05.07.2019 - 14:15 Uhr

Das nächste Kapitel das von den Deutschen verschlafen wird und zudem die Politik viel zu wenig Aufmerksamkeit darauf hat. Sobald es eine Unterstützung zum Aufbau eine vernünftigen Infrastruktur gibt, würde das Wasserstoffauto definitiv interessanter werden und den Verbrennern ganz schön einheizen


Frank Fehling

07.07.2019 - 19:38 Uhr

Diese Frage muss unbedingt gestellt werden: wie gut sind die Experten und Analytiker in Sachen Antriebstechnik der Autos und sonstigen Fortbewegungsmittel. Man muss erst einmal die Vor - und Nachteile, Kosten, Nutzen, Reichweite und wie viele Arbeitsplätze werden vernichtet,bevor man über die Zukunft eines klimafreundlichen Fortbewegungsmittel nach denkt.

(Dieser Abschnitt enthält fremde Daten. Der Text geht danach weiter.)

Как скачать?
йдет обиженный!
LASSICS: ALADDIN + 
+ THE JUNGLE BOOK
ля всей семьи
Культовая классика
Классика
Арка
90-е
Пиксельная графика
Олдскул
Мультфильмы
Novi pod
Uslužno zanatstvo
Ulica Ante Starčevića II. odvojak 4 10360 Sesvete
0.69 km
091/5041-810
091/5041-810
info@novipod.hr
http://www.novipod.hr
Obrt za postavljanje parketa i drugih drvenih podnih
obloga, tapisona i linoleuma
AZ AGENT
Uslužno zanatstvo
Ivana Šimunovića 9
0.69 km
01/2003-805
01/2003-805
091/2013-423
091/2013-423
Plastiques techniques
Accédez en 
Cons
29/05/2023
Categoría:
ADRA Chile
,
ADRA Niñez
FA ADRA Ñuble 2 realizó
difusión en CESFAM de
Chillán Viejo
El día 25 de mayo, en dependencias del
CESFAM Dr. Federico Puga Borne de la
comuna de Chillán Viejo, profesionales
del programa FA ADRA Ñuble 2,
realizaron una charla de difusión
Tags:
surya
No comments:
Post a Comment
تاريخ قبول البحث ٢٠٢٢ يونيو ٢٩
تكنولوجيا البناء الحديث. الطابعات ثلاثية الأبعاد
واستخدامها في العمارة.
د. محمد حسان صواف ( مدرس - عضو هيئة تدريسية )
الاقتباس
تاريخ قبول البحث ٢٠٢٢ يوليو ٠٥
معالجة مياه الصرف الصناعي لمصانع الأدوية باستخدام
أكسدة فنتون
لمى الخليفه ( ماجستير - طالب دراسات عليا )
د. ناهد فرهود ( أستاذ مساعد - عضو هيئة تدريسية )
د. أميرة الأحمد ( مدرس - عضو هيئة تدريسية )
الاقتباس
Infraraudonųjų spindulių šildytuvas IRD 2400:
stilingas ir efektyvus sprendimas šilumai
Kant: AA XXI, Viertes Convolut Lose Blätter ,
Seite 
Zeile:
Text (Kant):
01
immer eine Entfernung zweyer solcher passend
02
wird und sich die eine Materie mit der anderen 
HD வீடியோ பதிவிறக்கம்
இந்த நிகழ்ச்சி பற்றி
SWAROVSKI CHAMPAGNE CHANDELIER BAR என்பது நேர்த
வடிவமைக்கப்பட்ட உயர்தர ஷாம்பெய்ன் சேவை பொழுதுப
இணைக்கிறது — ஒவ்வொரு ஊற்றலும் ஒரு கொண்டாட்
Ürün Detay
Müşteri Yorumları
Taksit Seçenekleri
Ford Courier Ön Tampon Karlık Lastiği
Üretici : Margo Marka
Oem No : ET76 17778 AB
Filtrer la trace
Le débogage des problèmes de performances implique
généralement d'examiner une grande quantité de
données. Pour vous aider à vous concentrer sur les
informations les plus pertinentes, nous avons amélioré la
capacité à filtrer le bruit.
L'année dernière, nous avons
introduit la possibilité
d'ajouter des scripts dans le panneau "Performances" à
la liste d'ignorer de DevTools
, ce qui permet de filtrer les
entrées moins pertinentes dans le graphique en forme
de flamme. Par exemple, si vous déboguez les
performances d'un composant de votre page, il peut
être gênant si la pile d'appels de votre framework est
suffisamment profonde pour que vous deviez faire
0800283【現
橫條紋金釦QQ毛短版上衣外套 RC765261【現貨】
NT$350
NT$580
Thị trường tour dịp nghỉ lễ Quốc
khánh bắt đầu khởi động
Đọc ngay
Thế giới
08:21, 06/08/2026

Auch die Grünen sind nicht in der Lage dem Volk ein klimafreundliches Leben zu ermöglichen, Sie müssen andere Industrienationen und sonstige Länder von ihrem Vorhaben überzeugen. Entweder Alle oder gar Keiner. Wenn jetzt die Deutsche Automobilbranche den Markt verschläft,dann werden die Asiaten uns weit voraus sein. Die Groko ist gefordert,wenn es um die Zukunft Deutschland geht. Neue Besen kehren gut,aber nicht mit der jetzigen Regierung.